During that tour, the Australians found themselves staying in the same hotel as the aviator Amy Johnson. At the time she was “perhaps the only non-royal person more famous in the Empire than Bradman after her 19-day flight from London to Darwin four months earlier”. Johnson had sold her story to the Daily Mail, and was in the middle of an exhausting publicity tour organised by the paper.

Identity as nightmare

As Haigh writes, “her identity as ‘Amy Johnson’, she complained privately, had become ‘a nightmare and an abomination’. Shortly afterwards, apparently on the edge of a nervous breakdown, she checked into a Harley Street clinic.

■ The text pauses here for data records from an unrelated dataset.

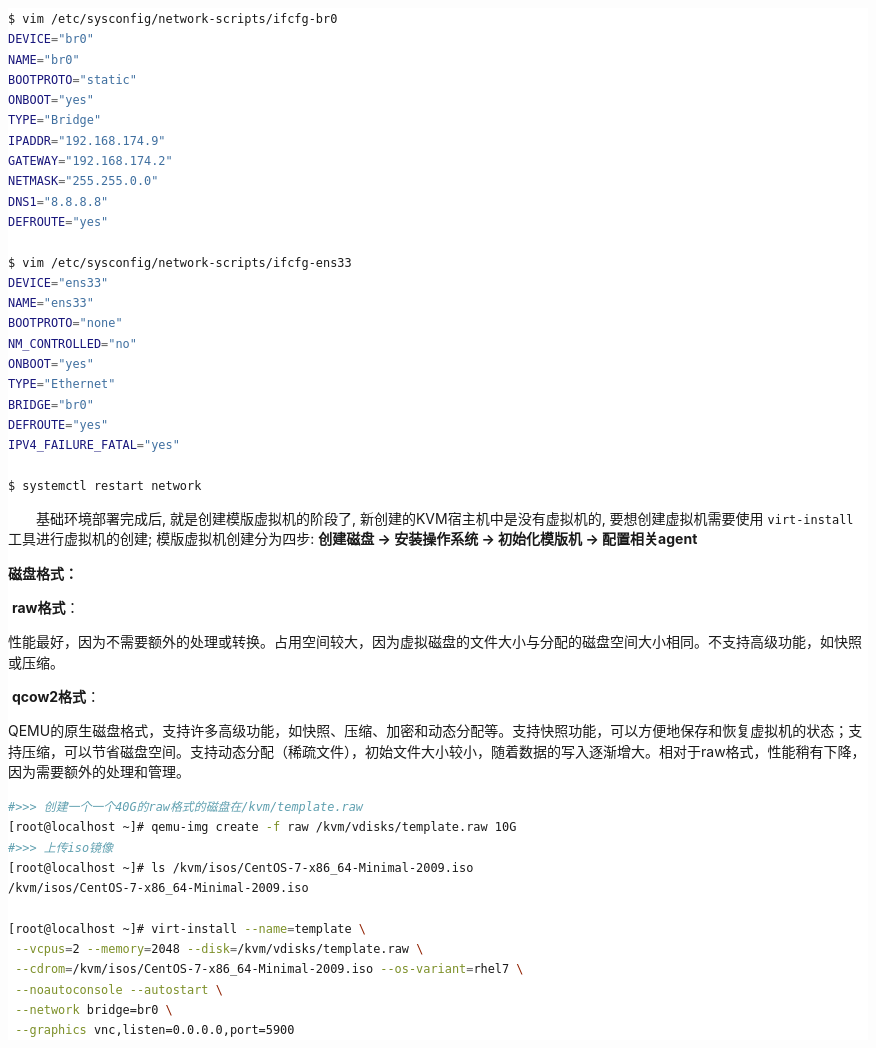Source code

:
 ```bash
$ vim /etc/sysconfig/network-scripts/ifcfg-br0
DEVICE="br0"
NAME="br0"
BOOTPROTO="static"
ONBOOT="yes"
TYPE="Bridge"
IPADDR="192.168.174.9"
GATEWAY="192.168.174.2"
NETMASK="255.255.0.0"
DNS1="8.8.8.8"
DEFROUTE="yes"

$ vim /etc/sysconfig/network-scripts/ifcfg-ens33
DEVICE="ens33"
NAME="ens33"
BOOTPROTO="none"
NM_CONTROLLED="no"
ONBOOT="yes"
TYPE="Ethernet"
BRIDGE="br0"
DEFROUTE="yes"
IPV4_FAILURE_FATAL="yes"

$ systemctl restart network
```

&emsp;&emsp;基础环境部署完成后, 就是创建模版虚拟机的阶段了, 新创建的KVM宿主机中是没有虚拟机的, 要想创建虚拟机需要使用 `virt-install` 工具进行虚拟机的创建; 模版虚拟机创建分为四步: **创建磁盘 -> 安装操作系统 -> 初始化模版机 -> 配置相关agent**

**磁盘格式：**

​	**raw格式**：

​		性能最好，因为不需要额外的处理或转换。占用空间较大，因为虚拟磁盘的文件大小与分配的磁盘空间大小相同。不支持高级功能，如快照或压缩。

​	**qcow2格式**：

​		QEMU的原生磁盘格式，支持许多高级功能，如快照、压缩、加密和动态分配等。支持快照功能，可以方便地保存和恢复虚拟机的状态；支持压缩，可以节省磁盘空间。支持动态分配（稀疏文件），初始文件大小较小，随着数据的写入逐渐增大。相对于raw格式，性能稍有下降，因为需要额外的处理和管理。

```bash
#>>> 创建一个一个40G的raw格式的磁盘在/kvm/template.raw
[root@localhost ~]# qemu-img create -f raw /kvm/vdisks/template.raw 10G  
#>>> 上传iso镜像   
[root@localhost ~]# ls /kvm/isos/CentOS-7-x86_64-Minimal-2009.iso 
/kvm/isos/CentOS-7-x86_64-Minimal-2009.iso

[root@localhost ~]# virt-install --name=template \
 --vcpus=2 --memory=2048 --disk=/kvm/vdisks/template.raw \
 --cdrom=/kvm/isos/CentOS-7-x86_64-Minimal-2009.iso --os-variant=rhel7 \
 --noautoconsole --autostart \
 --network bridge=br0 \
 --graphics vnc,listen=0.0.0.0,port=5900
```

The American aviator Charles Lindbergh fared even more badly. After his successful solo flight in 1927 across the Atlantic, he could not cash or send a cheque, or send shirts to the laundry, as neither would be returned. Matrons in St Louis fought over a corn cob he’d chewed (shades of Justin Timberlake). He had to marry in secret, leaving the ceremony hunched in the back of a friend’s car, while a decoy led the press to a false destination. Honeymooning on a yacht a week later, he and his bride were buzzed by a seaplane with a photographer dangling out of the window. Later, of course, he reached the dark heart of celebrity when his son was abducted and murdered.

Avoiding celebrity

Haigh’s question, I think, is why none of this happened to Bradman. The reason seems to be that he  maintained an old-fashioned lifestyle and philosophy in modern times. As a player, he was always fairly formal – sometimes to the point of prickliness – in his dealings with the Australian Cricket Board and others. During his career he moved to Adelaide, out of the mainstream, and lived there in the same house for the rest of his life. He married once, and stayed married. And although he remained involved in cricket, his work was outside of it, as a sports goods dealer and a stockbroker.

Haigh quotes the work of the economist Tyler Cowen, who calculated that, contrary to expectations, the famous are likely to die younger than rest of us. They are more likely to die from heart disease, kidney failure, addiction, or alcoholism. “Fame”, says Cowen, “tends to be bad for the famous”. Bradman’s lifestyle had its own rewards, He lived to the age of 92.